This is a picture of my back walkway. We haven't had cold weather until recently, but the leaves fall continually.
There is a lesson here I think. The leaves need to be cleaned up before Winter sets in. When Spring comes we clean out our gardens of the Winter debris to get ready for planting.
As we go through the seasons of our life, we should try to do a clean-up of the detritus left behind as we enter a different part of our lives.
For instance, for most of my adult life I was a High School English teacher, and now I am a published novelist. Although the two careers might seem closely aligned, language based and story centered, that seems to be the most I could carry into my new life. There is a small overlap of the jobs but the learning curve is steep.

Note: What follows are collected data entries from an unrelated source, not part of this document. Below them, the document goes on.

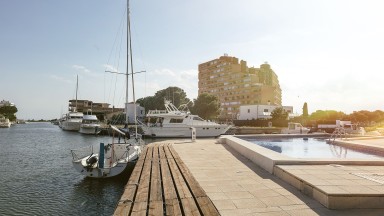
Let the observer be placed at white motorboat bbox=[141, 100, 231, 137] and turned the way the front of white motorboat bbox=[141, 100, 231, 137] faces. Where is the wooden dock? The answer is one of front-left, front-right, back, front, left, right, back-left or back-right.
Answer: right

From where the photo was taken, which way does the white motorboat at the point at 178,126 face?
to the viewer's right

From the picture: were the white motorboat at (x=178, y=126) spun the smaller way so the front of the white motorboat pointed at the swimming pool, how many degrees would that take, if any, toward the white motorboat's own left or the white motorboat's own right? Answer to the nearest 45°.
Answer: approximately 90° to the white motorboat's own right
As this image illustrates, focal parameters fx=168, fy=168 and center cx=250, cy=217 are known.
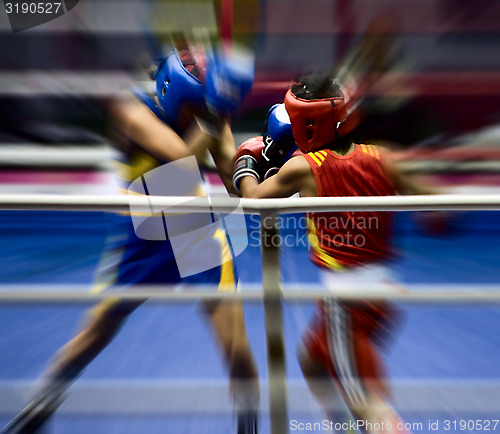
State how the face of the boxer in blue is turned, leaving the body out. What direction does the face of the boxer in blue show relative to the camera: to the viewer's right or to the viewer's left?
to the viewer's right

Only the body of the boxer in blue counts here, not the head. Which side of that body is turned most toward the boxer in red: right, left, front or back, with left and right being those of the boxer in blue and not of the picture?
front

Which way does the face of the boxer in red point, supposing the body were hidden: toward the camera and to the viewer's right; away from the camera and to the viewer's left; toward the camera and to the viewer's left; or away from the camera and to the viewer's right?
away from the camera and to the viewer's left

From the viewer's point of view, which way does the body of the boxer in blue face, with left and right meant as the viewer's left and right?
facing the viewer and to the right of the viewer

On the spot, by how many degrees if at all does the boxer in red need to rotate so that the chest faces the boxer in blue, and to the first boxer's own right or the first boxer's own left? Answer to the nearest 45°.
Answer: approximately 45° to the first boxer's own left

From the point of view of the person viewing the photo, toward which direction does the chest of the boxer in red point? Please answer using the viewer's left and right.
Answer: facing away from the viewer and to the left of the viewer
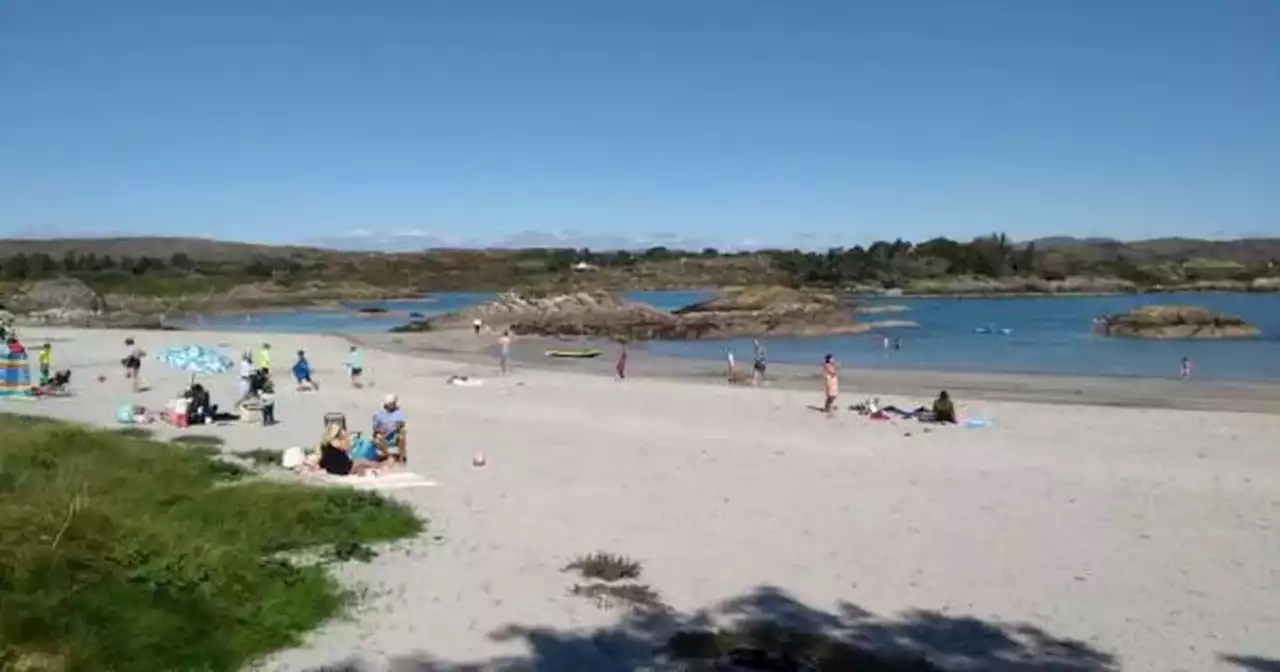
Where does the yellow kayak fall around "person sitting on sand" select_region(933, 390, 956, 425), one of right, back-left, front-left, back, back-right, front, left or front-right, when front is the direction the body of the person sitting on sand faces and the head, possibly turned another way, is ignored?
front-left

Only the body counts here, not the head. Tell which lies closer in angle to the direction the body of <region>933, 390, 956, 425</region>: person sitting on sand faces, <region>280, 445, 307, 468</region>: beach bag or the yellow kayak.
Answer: the yellow kayak

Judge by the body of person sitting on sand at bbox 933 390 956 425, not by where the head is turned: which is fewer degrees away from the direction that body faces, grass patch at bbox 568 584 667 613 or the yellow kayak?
the yellow kayak

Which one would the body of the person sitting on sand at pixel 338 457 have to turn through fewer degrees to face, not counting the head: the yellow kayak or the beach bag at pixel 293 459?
the yellow kayak

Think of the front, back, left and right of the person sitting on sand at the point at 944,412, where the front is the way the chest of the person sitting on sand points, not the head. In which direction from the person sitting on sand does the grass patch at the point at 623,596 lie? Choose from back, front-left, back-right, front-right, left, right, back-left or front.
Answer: left
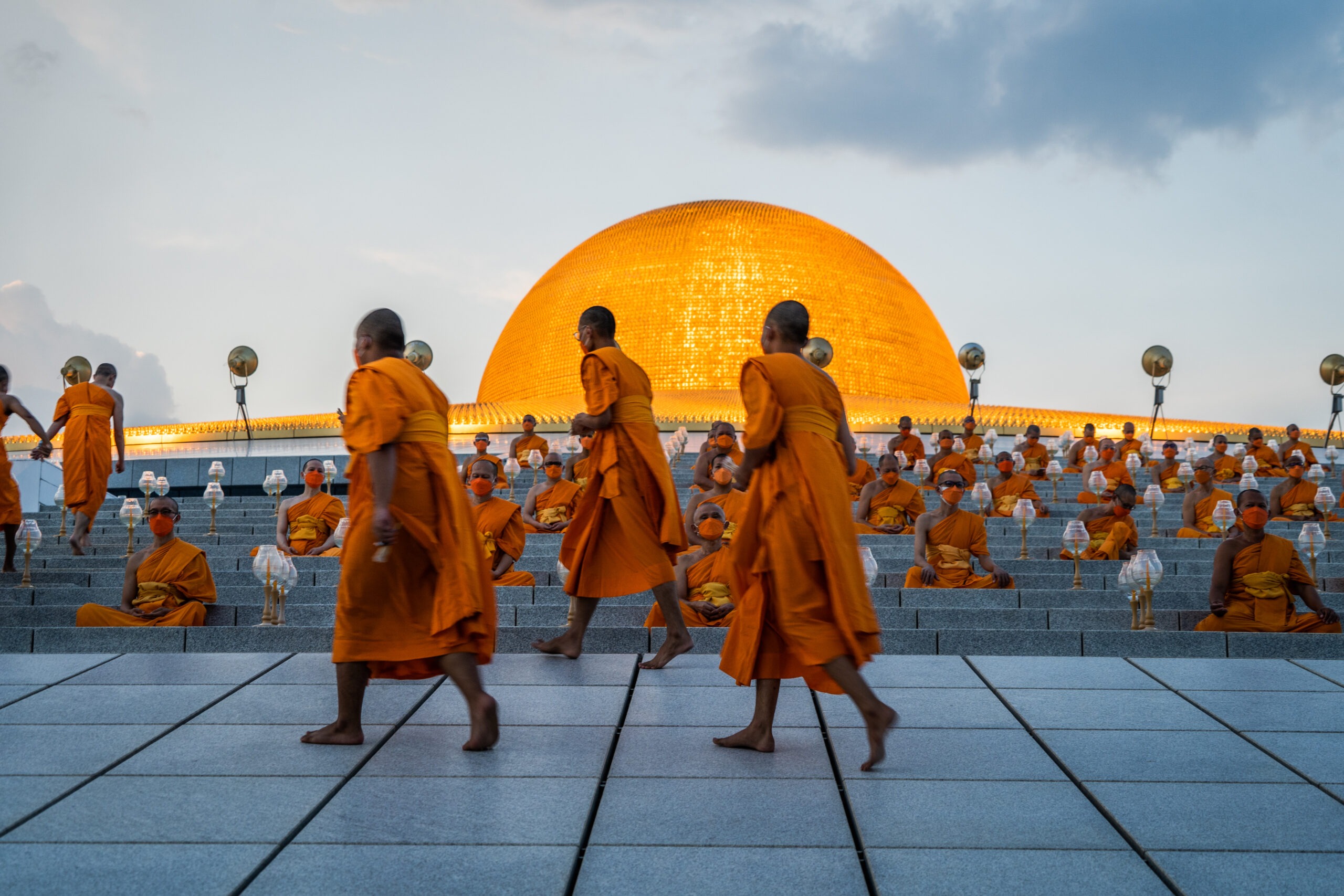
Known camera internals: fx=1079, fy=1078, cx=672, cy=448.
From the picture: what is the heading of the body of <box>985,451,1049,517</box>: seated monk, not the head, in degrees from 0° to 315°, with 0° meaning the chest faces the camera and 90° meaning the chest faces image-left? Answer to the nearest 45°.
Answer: approximately 0°

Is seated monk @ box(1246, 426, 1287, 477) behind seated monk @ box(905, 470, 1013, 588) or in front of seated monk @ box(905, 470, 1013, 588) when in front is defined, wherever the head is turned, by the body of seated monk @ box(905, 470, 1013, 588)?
behind

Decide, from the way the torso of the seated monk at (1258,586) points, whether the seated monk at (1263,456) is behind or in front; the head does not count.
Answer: behind

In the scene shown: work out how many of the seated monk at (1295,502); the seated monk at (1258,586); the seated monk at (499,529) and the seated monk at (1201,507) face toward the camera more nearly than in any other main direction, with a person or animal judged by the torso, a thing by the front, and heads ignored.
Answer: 4

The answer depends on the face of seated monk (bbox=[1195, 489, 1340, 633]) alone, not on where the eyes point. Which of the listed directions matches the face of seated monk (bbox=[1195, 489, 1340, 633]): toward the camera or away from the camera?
toward the camera

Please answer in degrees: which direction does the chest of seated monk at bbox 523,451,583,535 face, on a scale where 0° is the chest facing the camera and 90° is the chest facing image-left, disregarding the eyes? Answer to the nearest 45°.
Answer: approximately 0°

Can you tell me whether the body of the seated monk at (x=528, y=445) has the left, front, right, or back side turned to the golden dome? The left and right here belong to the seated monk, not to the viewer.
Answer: back

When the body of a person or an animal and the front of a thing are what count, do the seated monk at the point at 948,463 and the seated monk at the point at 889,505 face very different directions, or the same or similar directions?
same or similar directions

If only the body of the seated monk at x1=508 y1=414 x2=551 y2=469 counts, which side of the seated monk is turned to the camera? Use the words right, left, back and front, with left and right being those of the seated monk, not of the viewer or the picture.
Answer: front

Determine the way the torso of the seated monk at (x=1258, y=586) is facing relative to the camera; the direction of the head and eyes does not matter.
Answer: toward the camera

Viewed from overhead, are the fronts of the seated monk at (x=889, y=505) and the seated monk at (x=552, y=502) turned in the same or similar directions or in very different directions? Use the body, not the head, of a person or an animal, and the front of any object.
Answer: same or similar directions

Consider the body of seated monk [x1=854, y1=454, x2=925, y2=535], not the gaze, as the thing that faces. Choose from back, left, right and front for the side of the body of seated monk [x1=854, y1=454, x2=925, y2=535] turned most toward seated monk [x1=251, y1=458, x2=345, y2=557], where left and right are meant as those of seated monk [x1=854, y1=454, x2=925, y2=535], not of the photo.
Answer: right

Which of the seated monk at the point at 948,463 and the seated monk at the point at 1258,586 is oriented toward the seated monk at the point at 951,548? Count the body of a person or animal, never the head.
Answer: the seated monk at the point at 948,463

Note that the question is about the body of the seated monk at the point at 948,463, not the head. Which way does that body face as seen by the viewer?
toward the camera

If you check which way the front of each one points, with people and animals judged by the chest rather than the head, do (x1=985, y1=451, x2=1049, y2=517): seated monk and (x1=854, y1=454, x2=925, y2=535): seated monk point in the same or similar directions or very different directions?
same or similar directions
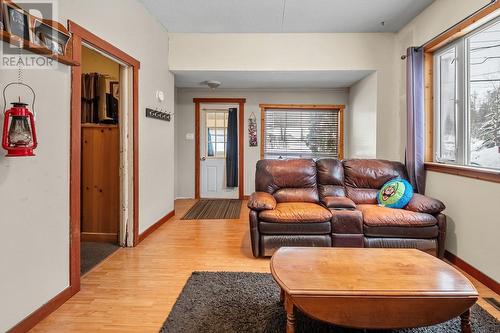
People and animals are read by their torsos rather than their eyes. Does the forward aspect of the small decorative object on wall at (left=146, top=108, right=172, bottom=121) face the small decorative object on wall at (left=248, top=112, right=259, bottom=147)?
no

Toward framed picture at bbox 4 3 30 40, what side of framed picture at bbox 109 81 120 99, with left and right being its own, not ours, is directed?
front

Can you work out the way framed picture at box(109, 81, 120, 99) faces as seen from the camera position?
facing the viewer

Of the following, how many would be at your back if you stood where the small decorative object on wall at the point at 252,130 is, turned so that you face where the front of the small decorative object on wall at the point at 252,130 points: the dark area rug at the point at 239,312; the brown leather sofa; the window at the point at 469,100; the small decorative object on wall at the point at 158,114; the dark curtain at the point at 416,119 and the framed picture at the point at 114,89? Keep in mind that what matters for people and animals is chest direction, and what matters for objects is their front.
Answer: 0

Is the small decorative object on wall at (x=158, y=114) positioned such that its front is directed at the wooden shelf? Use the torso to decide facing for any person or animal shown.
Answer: no

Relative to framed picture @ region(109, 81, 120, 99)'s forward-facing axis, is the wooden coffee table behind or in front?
in front

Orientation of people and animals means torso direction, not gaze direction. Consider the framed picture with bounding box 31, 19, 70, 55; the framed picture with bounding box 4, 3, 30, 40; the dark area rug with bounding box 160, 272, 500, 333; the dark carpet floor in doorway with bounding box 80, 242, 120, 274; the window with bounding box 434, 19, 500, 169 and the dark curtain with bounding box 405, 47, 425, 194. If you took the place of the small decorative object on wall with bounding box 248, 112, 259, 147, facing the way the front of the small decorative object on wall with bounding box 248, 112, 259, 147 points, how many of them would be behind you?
0

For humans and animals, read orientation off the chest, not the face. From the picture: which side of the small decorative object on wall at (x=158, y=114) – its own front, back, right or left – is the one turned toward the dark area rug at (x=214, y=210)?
left

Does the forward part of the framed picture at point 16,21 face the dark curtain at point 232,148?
no

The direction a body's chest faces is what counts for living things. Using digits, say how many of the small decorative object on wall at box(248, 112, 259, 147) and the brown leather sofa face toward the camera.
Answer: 2

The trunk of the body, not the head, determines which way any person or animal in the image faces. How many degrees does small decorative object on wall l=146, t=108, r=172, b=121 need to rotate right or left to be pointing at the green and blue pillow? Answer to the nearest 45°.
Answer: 0° — it already faces it

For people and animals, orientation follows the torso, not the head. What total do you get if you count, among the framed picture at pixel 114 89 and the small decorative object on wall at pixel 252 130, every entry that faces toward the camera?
2

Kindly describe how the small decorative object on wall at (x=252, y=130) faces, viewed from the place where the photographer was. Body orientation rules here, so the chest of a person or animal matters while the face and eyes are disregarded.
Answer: facing the viewer

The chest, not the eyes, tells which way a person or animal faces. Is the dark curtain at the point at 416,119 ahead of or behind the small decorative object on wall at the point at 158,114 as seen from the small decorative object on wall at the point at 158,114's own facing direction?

In my fantasy about being a published author, I imagined myself dashing off a new novel in record time and then toasting its birth with Champagne while the royalties rolled in.
This was the detritus I needed to weed out of my expectations. What I found was a system where I had to market my book whenever and however possible.
I confess to a long history of being a poor salesperson. Even selling Girl Scout Cookies which should have been easy, was a trauma. In those days, you went door-to-door and tried to get people to order tons of boxes from you. People were nice, but I hated having to ask strangers to buy from me. We didn't have stands by the grocery store or a system to recruit your mom to take the form into work with her. It was your "job" to sell enough cookies to keep your little group afloat.
Now in my present incarnation, I ask people to buy my book and as if that's not enough; I ask them to review it on Amazon or Barnes and Noble after they have read it. I can feel the Girl Scout cold sweat break out.
There is a saying my husband uses which applies to golf, "never up, never in" which loosely translates if you don't try you don't win.
So I clear my old, unhelpful Girl Scout Cookies memories, and determine to enjoy the process. I have met some of the most wonderful people at book signings, libraries, and bookstores. My readers have been universal in their enthusiasm for my book, and I am incredibly grateful. I have raked up my debris and I feel lighter for it.